Brewer v. Cueto

379 So. 2d 1322 | Fla. Dist. Ct. App. | 1980

379 So. 2d 1322 (1980)

William C. BREWER, Appellant,
v.
Louis CUETO and Nellie Cueto, D/B/a Magnolia Corner and the Retreat, and Employers Insurance of Wausau, Appellees.

No. QQ-415.

District Court of Appeal of Florida, First District.

February 15, 1980.

*1323 Kurt Preston Hampp, of Jacobs, Robbins & Gaynor, St. Petersburg, for appellant.

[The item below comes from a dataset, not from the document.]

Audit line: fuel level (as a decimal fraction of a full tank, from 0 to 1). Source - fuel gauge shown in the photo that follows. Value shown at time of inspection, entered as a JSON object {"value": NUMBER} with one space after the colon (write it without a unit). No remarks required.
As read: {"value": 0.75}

Ivan Matusek, St. Petersburg, for appellees.

PER CURIAM.

Brewer appeals an order of the Judge of Industrial Claims, finding him to be an independent contractor not entitled to benefits under the Florida Workmen's Compensation Act. He was injured while painting a multi-storied building which the Cuetos intended to use as a rooming house. The Cuetos denied liability, asserting Brewer to be an independent contractor. Brewer alleged that he was a day laborer, and we agree. There was no contract between the parties for the completion of a specific project; the materials and tools were supplied by the Cuetos; Brewer was paid at the end of each day; and, most important, the Cuetos had the absolute right to terminate their relationship without liability. That is, Brewer could not come back and force a right to complete the job; such a right did not exist. As we stated in Lindsey v. Willis, 101 So. 2d 422 (Fla. 1st DCA 1958), whether or not an individual is an independent contractor ultimately turns on the power to control. There, we cited with favor Larson, Law of Workmen's Compensation, § 44.35, which states in part:

"Such power ... is indisputably an evidential element which tends strongly to show the person employed is not an independent contractor."

See also 41 Am.Jur.2d 743, § 5, "Independent Contractors, Indicia of Relationship."

REVERSED.

MILLS, C.J., and McCORD, J., concur.

BOOTH, J., dissents with an opinion.

BOOTH, Judge, dissenting.

I dissent from this court's retention of jurisdiction in this case, which arose outside the territorial jurisdiction of the court. See Crews v. Town of Bay Harbor, 378 So. 2d 1265 (Fla. 1st DCA 1979).

On the merits, I would concur in the majority's opinion.